Дождь падает, как занавеска из стеклянных бус, поблескивая на фоне темных подворотен. Полощется на ветру, барабанит по булыжнику.
В сарае потоп. На полу лужи. В лампе нет керосина, нет спичек. Две холодные сосиски. Обернулся газетами на ночь. Стук в дверь и, перекрывая шум дождя, голос Коукер:
— Кто там? Это вы, Джимсон?
— Нет.
— Что вы там делаете? — И она сунула голову в окно.
— Ложусь спать.
— Вы с ума сошли! Не можете же вы спать в луже. От самого причала слышно, как вы кашляете.
— Я кашляю уже тридцать лет.
— Горе вы мое — вот что вы такое. Куда я вас дену на ночь глядя?
— Мне и здесь хорошо, Коукер.
— Вас бы следовало упрятать в богадельню, там вам самое место.
— Ничего не выйдет. Я домовладелец.
— Ну, пошевеливайтесь, хватит болтать. Только спать будете на полу, и у меня всего одно одеяло.
— У меня есть пальто.
— Мокрое до нитки, надо думать. Ах, Боже, ну что я с вами вожусь? Отправляйтесь себе в богадельню!
— Я там не смогу писать, и ты не получишь своих денег.
— А я и не рассчитываю на ваше писание, я рассчитываю на мистера Хиксона.
Коукер жила на Далия-роуд, на последнем этаже одной из бывших респектабельных вилл, опустившихся до коммунального дома. Голая деревянная лестница. Верхняя площадка забита сундуками, ведрами и разной кухонной утварью. Коукер втолкнула меня в комнату и остановилась сказать соседке, что она думает об очередном ведре:
— Никому не удастся у меня за спиной сунуть сюда ведро. Здесь и так уже четыре ведра. Полгода назад их было три, потом договорились больше не ставить. А теперь их пять. Прекрасно, а только если завтра утром их не станет четыре, чье-то ведро полетит в окно.

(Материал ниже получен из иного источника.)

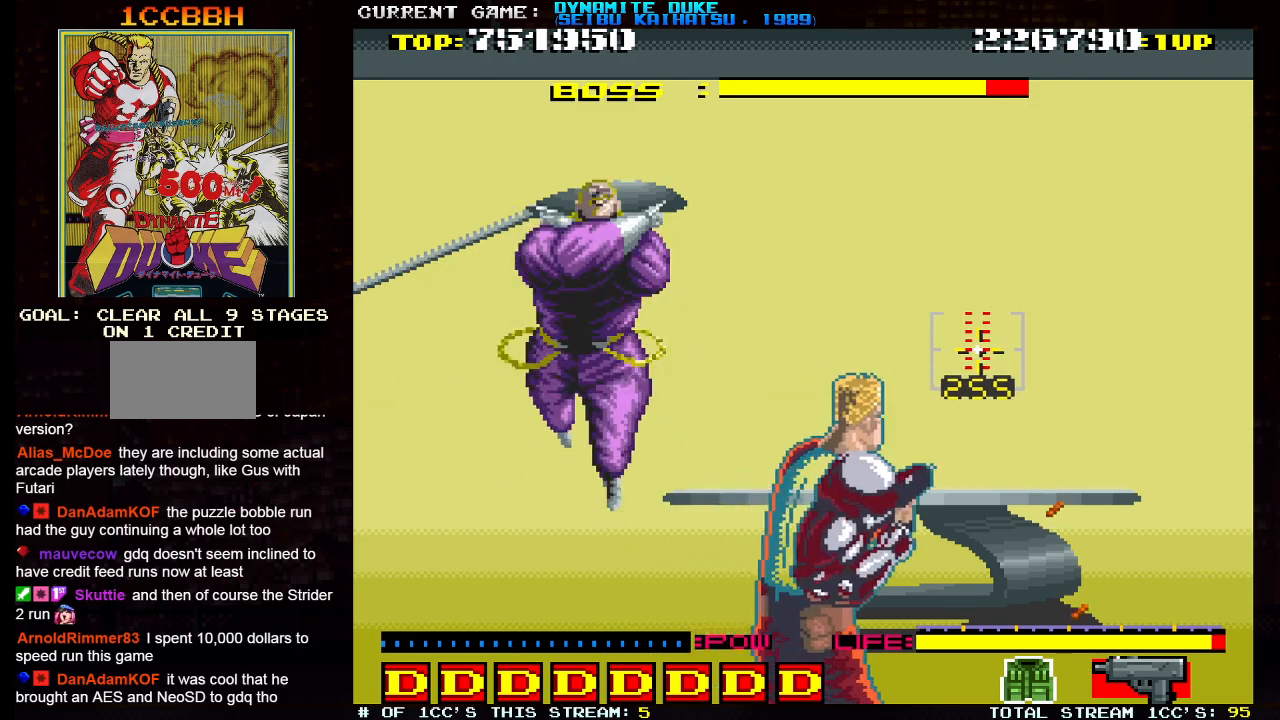
{"buttons": [], "left_stick": "center", "events": [[50, "left_stick", "center"], [267, "left_stick", "right"], [367, "left_stick", "center"]]}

Узкая комнатушка, заставленная мебелью. Большая кровать. Четыре обеденных стула друг на друге. У стены обеденный стол на боку. На одной ножке висит летнее пальто Коукер. На другой — птичья клетка. Радиола величиной с курятник. Ковровая дорожка, свернутая в рулон. На каминной полочке в жестянках мастика и средства для чистки и полировки мебели.
— Чья мебель, Коукер? Твоя или Вилли?
— Моя, — сказала Коукер. — Станет Вилли тратить деньги на что-нибудь, кроме себя самого!
— Слышала о нем за последнее время?
— Каждый вечер бывает в танцевальном салоне со своей Белобрысой.
— Не велика потеря. Что ты от него видела? Одно беспокойство.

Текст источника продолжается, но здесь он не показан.